Nov. 23, 2003
TALLAHASSEE, Fla. – The Florida State women’s basketball team got its 2003-04 season underway in a big way with a 107-28 victory over Savannah State on Sunday afternoon at the Tallahassee-Leon County Civic Center. The Seminoles jumped out to a 41-0 start and led 54-3 at halftime on their way to the 79-point victory. Led by senior Tasheika Allen’s 23 points, five Seminoles recorded double figures in the win. The Tribe will not have long to celebrate the monumental victory, however, as FSU will head to No. 1 Connecticut for a meeting with the defending national champion Huskies on Tuesday at 7 p.m. in Hartford, Conn.
“We talked about really coming into this game sharp knowing obviously what’s ahead on Tuesday,” head coach Sue Semrau said. “I thought that we came out and had some really good looks at the bucket and we knocked them down early. In addition to the defensive effort on the other side of the court, making those shots was really critical in getting us off to a great start.”

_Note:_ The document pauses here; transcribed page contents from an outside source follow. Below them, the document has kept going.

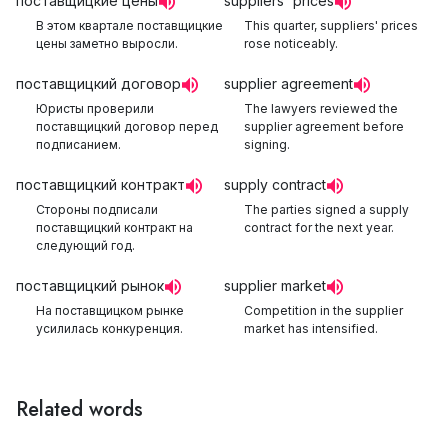
поставщицкие цены
suppliers' prices
В этом квартале поставщицкие
This quarter, suppliers' prices
цены заметно выросли.
rose noticeably.
поставщицкий договор
supplier agreement
Юристы проверили
The lawyers reviewed the
поставщицкий договор перед
supplier agreement before
подписанием.
signing.
поставщицкий контракт
supply contract
Стороны подписали
The parties signed a supply
поставщицкий контракт на
contract for the next year.
следующий год.
поставщицкий рынок
supplier market
На поставщицком рынке
Competition in the supplier
усилилась конкуренция.
market has intensified.
Related words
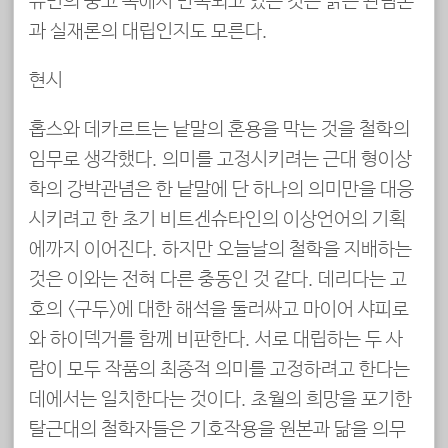
뉴먼의 숭고 속에서 반복되고 있는 것은 낡은 관념론
과 실재론의 대립인지도 모른다.
현시
홉스와 데카르트는 낱말의 혼용을 막는 것을 철학의
임무로 생각했다. 의미를 고정시키려는 근대 형이상
학의 강박관념은 한 낱말에 단 하나의 의미만을 대응
시키려고 한 초기 비트겐슈타인의 이상언어의 기획
에까지 이어진다. 하지만 오늘날의 철학을 지배하는
것은 이와는 전혀 다른 충동인 것 같다. 데리다는 고
호의 <구두>에 대한 해석을 둘러싸고 마이어 샤피로
와 하이덱거를 함께 비판한다. 서로 대립하는 두 사
람이 모두 작품의 최종적 의미를 고정하려고 한다는
데에서는 일치한다는 것이다. 초월의 희망을 포기한
탈근대의 철학자들은 기호작용을 원본과 닮을 의무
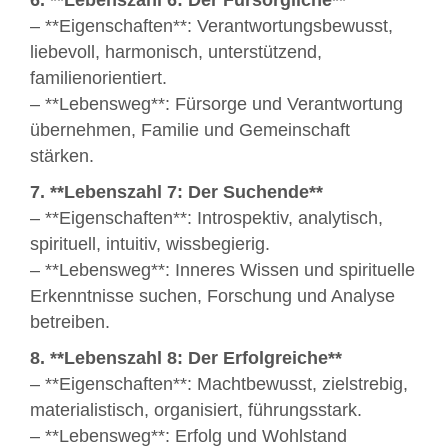
6. **Lebenszahl 6: Der Fürsorgliche**
– **Eigenschaften**: Verantwortungsbewusst,
liebevoll, harmonisch, unterstützend,
familienorientiert.
– **Lebensweg**: Fürsorge und Verantwortung
übernehmen, Familie und Gemeinschaft
stärken.
7. **Lebenszahl 7: Der Suchende**
– **Eigenschaften**: Introspektiv, analytisch,
spirituell, intuitiv, wissbegierig.
– **Lebensweg**: Inneres Wissen und spirituelle
Erkenntnisse suchen, Forschung und Analyse
betreiben.
8. **Lebenszahl 8: Der Erfolgreiche**
– **Eigenschaften**: Machtbewusst, zielstrebig,
materialistisch, organisiert, führungsstark.
– **Lebensweg**: Erfolg und Wohlstand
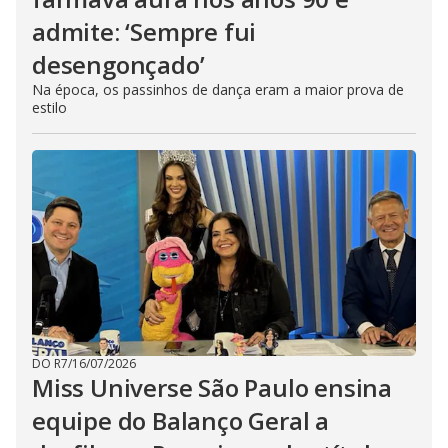
admite: ‘Sempre fui
desengonçado’
Na época, os passinhos de dança eram a maior prova de
estilo
DO R7
/
16/07/2026
Miss Universe São Paulo ensina
equipe do Balanço Geral a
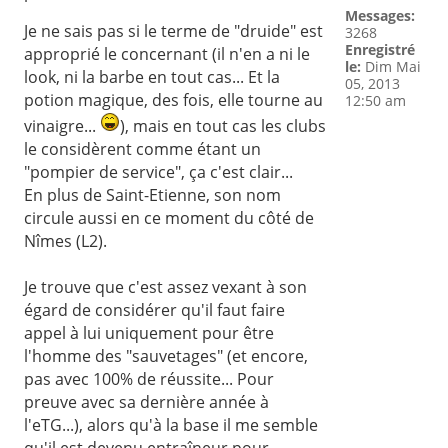
Messages:
Je ne sais pas si le terme de "druide" est
3268
Enregistré
approprié le concernant (il n'en a ni le
le:
Dim Mai
look, ni la barbe en tout cas... Et la
05, 2013
potion magique, des fois, elle tourne au
12:50 am
vinaigre...
), mais en tout cas les clubs
le considèrent comme étant un
"pompier de service", ça c'est clair...
En plus de Saint-Etienne, son nom
circule aussi en ce moment du côté de
Nîmes (L2).
Je trouve que c'est assez vexant à son
égard de considérer qu'il faut faire
appel à lui uniquement pour être
l'homme des "sauvetages" (et encore,
pas avec 100% de réussite... Pour
preuve avec sa dernière année à
l'eTG...), alors qu'à la base il me semble
qu'il est devenu entraîneur pour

Florida State set an NCAA record in the first half, holding Savannah State to just three points. The previous record for fewest points scored by a Division I team was eight points by Liberty on January 27, 2001. The Tribe played 15:22 seconds of shutout basketball as Allen hit a three-pointer to open the game and the Seminoles never looked back. FSU had a 41-0 lead before the Tigers scored their first point at the 4:38 mark. All 13 Seminoles saw action in the first half. Allen played just seven minutes but led all scorers with 13 points as she scored 11 of the game’s first 13 points. FSU shot 54 percent from the field and outrebounded Savannah State, 29-15. The Tigers went 1-for-21 (4.5), including 1-for-7 from the free throw line, and committed 21 turnovers.
Savannah State opened the second half with a three-pointer and shot an improved 34 percent in the final 20 minutes of the game. The Seminoles just kept rolling in the second half, shooting 58 percent from field and continuing their rebounding dominance. All 13 Florida State players saw at least 13 minutes of playing time for the game. Freshman point guard Shante Williams, who made her first career college start, played a team-high 20 minutes and had seven points and a team-high seven assists and five steals with just one turnover. Joining Allen in the double figure scoring department were junior Genesis Choice (12), freshman Ronalda Pierce (12), senior Trinetta Moore (11) and junior Linnea Liljestrand (11). Led by team-high eight rebounds by Pierce and sophomore Hannah Linquist, FSU outrebounded Savannah State, 55-25.
“In the second half, one of the things that we challenged our players to do was to keep focused because it’s going to be a completely different kind of focus on Tuesday night when we go up to UConn and there’s 16,000 people there,” Semrau said. “Therefore, we wanted to challenge ourselves not to look at the scoreboard and try to stay strong in our system. I thought everybody came in for the first game and did a nice job of playing their role.”
The last time Florida State reached the 100-point plateau was on December 19, 1999 at Loyola. The last time FSU scored 100 or more points at home was in a 112-101 overtime loss to North Carolina on December 5, 1998. The Tribe’s 107 points is the third most points an FSU women’s basketball team has ever scored while the 79-point margin of victory ranks second all-time at FSU. The contest marks program’s 22nd 100-point game.
All the records don’t mean much to Allen, who has her sights set on the Seminoles’ next game at UConn.
“I didn’t look at the scoreboard at all until the end just because if you look at it, you can have a tendency to slack off,” Allen said. “I’ve already forgotten about this game. I’m worried about UConn now. It’s a big victory and we got a lot of people in and got them experience but we’re going to need people coming off the bench and stepping up when we go up to UConn.”
Tuesday’s contest will be the second meeting between Florida State and Connecticut. The Huskies defeated FSU 74-55 last season in Tallahassee.